Baerbock wurde viel kritisiert und verteidigt. Ihre Verteidiger*innen
sprachen über Kontext und Intention und betonten, dass sie das Wort nur
zitiert habe. Ich finde es gut, dass sie sich entschuldigt hat, und finde
auch, dass es absolut nicht das Gleiche ist, das Wort beleidigend jemandem
entgegenzubrüllen und in einem Gespräch zu „zitieren“.
Die Frage, welche Gespräche ein solches Zitat brauchen, lass ich mal hier
so im Raum stehen. Um mal eines unmissverständlich klar zu machen: Ich
finde, dass weiße Menschen niemals das Wort nutzen sollten. Weder beim
Zitieren noch bei einer mittelmäßigen WG-Party, weil das Lied n****s in
Paris von Kanye West und Jay-Z läuft.
## Oft die Zähne zusammengebissen
Viele Schwarze Menschen werden das kennen: Kontext, Satire, Zitat werden
oft als Entschuldigung für die Verwendung des Wortes genutzt. [2][Jede
Schwarze Person, die ich kenne, zuckt zusammen], wenn sie das Wort aus dem
Mund nicht-Schwarzer Menschen hört. Egal in welchem Zusammenhang. Ja, Luca
auch dein Freund, der das angeblich witzig findet, hat sich entweder
irgendwann damit arrangiert, weil er keine Lust hat, „Spielverderber“ zu
sein, oder glaubt, dass das der Preis ist, um dazuzugehören.

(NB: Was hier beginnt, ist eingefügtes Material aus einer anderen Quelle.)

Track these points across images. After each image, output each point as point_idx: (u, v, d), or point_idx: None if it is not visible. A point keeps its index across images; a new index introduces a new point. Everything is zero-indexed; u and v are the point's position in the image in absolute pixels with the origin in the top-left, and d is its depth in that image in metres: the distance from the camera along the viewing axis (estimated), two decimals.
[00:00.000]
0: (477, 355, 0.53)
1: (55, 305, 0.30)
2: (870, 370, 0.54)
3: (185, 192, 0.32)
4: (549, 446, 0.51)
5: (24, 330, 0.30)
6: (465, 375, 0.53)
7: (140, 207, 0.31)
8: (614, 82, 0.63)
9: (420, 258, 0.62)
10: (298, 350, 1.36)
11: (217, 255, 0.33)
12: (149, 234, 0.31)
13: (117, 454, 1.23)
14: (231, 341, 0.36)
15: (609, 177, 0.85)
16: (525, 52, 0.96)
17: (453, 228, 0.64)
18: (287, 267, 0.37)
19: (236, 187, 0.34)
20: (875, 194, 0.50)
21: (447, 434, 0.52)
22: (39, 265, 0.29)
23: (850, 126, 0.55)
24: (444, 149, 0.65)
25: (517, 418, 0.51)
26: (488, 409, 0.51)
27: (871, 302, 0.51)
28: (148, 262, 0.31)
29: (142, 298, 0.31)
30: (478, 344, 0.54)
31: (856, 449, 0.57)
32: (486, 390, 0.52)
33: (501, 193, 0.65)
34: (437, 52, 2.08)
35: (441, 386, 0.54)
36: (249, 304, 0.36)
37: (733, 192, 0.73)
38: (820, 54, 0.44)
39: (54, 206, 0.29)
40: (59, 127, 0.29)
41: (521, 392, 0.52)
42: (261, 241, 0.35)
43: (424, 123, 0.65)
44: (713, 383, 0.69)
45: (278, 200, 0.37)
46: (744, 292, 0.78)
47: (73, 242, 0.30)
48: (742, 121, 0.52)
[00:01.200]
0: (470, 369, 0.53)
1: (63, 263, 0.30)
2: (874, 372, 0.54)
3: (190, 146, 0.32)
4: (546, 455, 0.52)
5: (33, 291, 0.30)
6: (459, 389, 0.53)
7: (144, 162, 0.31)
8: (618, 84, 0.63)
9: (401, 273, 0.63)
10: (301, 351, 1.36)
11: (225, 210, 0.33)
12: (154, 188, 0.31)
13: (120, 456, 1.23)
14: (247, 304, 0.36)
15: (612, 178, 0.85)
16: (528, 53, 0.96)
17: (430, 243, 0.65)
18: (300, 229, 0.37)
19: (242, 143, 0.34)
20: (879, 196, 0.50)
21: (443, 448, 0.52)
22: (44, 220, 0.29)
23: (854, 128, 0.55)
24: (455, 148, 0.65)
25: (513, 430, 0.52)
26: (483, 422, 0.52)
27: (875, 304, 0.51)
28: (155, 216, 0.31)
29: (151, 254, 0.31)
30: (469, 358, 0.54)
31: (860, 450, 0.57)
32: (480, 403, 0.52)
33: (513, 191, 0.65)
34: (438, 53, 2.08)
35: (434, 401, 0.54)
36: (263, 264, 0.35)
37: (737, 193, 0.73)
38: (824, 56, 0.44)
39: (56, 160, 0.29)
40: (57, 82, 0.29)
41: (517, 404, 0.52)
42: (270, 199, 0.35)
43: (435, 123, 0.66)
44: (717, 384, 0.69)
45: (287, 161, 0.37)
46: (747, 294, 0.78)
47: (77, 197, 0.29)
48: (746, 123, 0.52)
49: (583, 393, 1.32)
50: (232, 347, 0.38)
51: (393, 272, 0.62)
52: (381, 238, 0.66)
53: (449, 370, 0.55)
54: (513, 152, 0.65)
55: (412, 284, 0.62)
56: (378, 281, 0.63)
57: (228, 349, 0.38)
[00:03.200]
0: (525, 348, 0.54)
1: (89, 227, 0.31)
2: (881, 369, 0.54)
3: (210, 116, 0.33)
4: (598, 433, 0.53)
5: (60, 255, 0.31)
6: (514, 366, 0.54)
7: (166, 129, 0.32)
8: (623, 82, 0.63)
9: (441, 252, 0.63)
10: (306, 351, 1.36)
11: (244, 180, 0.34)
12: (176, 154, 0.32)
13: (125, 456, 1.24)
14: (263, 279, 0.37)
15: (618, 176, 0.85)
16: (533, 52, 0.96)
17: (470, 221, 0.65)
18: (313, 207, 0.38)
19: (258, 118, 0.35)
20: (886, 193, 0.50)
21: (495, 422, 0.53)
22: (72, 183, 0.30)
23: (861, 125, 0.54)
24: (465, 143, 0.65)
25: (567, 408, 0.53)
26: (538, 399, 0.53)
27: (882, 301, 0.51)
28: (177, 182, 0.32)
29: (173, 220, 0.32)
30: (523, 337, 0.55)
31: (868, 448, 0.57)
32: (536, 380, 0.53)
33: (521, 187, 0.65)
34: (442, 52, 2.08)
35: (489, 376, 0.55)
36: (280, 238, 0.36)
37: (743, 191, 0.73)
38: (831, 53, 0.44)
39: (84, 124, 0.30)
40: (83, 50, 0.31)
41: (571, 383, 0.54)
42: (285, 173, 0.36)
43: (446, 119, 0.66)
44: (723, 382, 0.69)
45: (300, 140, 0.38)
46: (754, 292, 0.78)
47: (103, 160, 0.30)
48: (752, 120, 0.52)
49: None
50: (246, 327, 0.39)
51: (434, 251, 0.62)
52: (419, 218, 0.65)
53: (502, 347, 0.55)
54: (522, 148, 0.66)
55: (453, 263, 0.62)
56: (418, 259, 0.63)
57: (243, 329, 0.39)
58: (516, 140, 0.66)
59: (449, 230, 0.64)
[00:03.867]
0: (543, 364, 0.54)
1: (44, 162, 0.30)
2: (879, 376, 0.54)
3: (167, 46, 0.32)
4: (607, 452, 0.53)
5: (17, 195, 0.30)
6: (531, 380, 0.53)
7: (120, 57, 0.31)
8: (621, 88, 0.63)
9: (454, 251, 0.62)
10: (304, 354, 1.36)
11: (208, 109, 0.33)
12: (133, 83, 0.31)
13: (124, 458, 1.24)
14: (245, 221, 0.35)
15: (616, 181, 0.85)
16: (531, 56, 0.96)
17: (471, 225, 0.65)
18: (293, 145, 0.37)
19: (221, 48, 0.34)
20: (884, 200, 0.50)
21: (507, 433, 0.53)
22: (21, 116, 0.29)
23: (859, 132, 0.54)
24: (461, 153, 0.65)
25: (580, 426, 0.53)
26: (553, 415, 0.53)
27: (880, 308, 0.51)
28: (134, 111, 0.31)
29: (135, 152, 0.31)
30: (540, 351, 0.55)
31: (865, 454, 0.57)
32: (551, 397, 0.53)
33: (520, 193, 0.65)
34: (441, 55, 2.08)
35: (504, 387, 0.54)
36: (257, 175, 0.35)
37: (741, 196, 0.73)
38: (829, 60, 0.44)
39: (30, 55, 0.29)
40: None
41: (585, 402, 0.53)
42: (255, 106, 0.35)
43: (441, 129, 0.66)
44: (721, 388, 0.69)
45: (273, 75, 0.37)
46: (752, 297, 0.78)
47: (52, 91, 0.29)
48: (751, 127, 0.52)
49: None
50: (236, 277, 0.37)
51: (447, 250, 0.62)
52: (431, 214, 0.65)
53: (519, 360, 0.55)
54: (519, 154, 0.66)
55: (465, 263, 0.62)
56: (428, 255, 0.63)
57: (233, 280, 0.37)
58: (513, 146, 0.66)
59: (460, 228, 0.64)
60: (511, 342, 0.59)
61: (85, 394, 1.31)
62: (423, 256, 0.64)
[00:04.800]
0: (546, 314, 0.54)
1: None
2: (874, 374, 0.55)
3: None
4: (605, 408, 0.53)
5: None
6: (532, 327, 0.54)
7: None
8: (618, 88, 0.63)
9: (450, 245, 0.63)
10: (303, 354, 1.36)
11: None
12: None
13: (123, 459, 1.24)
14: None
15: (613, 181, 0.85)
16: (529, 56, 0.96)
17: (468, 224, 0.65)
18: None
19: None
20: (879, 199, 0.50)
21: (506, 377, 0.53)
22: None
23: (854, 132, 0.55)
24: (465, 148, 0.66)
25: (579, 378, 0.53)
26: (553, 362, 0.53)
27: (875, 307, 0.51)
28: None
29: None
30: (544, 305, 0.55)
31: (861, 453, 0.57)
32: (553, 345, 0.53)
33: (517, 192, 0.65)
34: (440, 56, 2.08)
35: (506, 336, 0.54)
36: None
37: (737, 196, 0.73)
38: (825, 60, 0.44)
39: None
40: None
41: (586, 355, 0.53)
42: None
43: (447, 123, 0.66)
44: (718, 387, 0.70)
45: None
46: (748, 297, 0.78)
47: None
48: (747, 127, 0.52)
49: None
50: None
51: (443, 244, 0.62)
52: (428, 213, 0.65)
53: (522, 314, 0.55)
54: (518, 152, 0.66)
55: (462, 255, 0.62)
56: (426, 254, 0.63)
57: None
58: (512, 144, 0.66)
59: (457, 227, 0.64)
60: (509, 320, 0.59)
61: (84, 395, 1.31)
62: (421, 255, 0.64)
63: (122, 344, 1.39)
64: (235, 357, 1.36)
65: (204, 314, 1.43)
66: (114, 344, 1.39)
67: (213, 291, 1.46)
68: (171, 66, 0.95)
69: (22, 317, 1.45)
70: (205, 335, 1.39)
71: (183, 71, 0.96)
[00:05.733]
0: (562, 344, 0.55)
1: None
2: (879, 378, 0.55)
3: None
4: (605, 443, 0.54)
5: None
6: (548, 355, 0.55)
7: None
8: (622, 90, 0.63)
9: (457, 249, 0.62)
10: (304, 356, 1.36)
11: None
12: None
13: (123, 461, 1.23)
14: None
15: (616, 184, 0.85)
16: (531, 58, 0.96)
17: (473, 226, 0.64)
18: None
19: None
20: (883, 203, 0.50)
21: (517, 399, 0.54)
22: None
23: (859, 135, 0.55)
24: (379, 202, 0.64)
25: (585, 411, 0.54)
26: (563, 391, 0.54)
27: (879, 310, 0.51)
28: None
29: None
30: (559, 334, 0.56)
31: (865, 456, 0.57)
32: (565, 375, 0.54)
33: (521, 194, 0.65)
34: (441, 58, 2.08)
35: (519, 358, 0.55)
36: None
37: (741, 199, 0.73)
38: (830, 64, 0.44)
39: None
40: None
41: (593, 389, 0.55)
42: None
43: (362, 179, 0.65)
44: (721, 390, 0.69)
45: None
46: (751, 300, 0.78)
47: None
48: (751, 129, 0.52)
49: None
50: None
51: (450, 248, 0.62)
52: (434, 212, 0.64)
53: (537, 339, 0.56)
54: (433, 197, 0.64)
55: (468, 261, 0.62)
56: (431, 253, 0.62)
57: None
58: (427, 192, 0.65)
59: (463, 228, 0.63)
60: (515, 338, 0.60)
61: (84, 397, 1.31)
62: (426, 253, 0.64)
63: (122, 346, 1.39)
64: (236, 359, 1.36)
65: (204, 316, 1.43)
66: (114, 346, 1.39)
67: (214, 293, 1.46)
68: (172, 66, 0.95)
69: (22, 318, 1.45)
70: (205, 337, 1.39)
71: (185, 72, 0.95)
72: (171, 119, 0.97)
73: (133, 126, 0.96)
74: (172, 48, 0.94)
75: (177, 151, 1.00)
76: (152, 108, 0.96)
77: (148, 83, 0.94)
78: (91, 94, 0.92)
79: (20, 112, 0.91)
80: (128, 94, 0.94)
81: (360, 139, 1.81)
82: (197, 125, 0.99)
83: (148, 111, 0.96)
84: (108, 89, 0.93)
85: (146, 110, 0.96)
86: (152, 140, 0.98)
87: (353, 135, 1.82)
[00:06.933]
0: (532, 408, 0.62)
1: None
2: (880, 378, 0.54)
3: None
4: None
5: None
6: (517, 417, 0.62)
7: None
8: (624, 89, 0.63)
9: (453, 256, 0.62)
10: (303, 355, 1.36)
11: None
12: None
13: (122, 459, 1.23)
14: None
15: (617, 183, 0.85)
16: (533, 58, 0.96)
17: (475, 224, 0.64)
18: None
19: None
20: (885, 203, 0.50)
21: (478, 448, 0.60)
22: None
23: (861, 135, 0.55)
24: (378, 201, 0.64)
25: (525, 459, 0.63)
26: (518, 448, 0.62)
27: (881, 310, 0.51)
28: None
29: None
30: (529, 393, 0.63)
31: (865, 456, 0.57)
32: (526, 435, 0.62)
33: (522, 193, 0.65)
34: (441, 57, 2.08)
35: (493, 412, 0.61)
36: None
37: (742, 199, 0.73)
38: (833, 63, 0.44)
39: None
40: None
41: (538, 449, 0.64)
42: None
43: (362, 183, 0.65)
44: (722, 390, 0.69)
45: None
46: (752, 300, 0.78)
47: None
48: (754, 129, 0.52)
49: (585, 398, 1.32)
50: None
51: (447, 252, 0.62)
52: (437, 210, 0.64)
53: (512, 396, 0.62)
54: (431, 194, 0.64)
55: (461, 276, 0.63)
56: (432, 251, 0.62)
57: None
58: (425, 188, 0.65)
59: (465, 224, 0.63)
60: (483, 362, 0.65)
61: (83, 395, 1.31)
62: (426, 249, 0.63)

Wie oft habe ich in der Schule als Elfjährige die Zähne zusammengebissen,
wenn im Unterricht das Wort von Lehrer*innen und Schüler*innen
verwendet wurde. Weil es in einem Text vorkam oder aus anderen Gründen im
Unterricht Thema war. Was wollen denn die Verfechter*innen des
Kontextarguments der elfjährigen Anna erklären, die traurig und wütend nach
Hause kam, weil sie das Wort an dem Tag zehnmal gehört hat?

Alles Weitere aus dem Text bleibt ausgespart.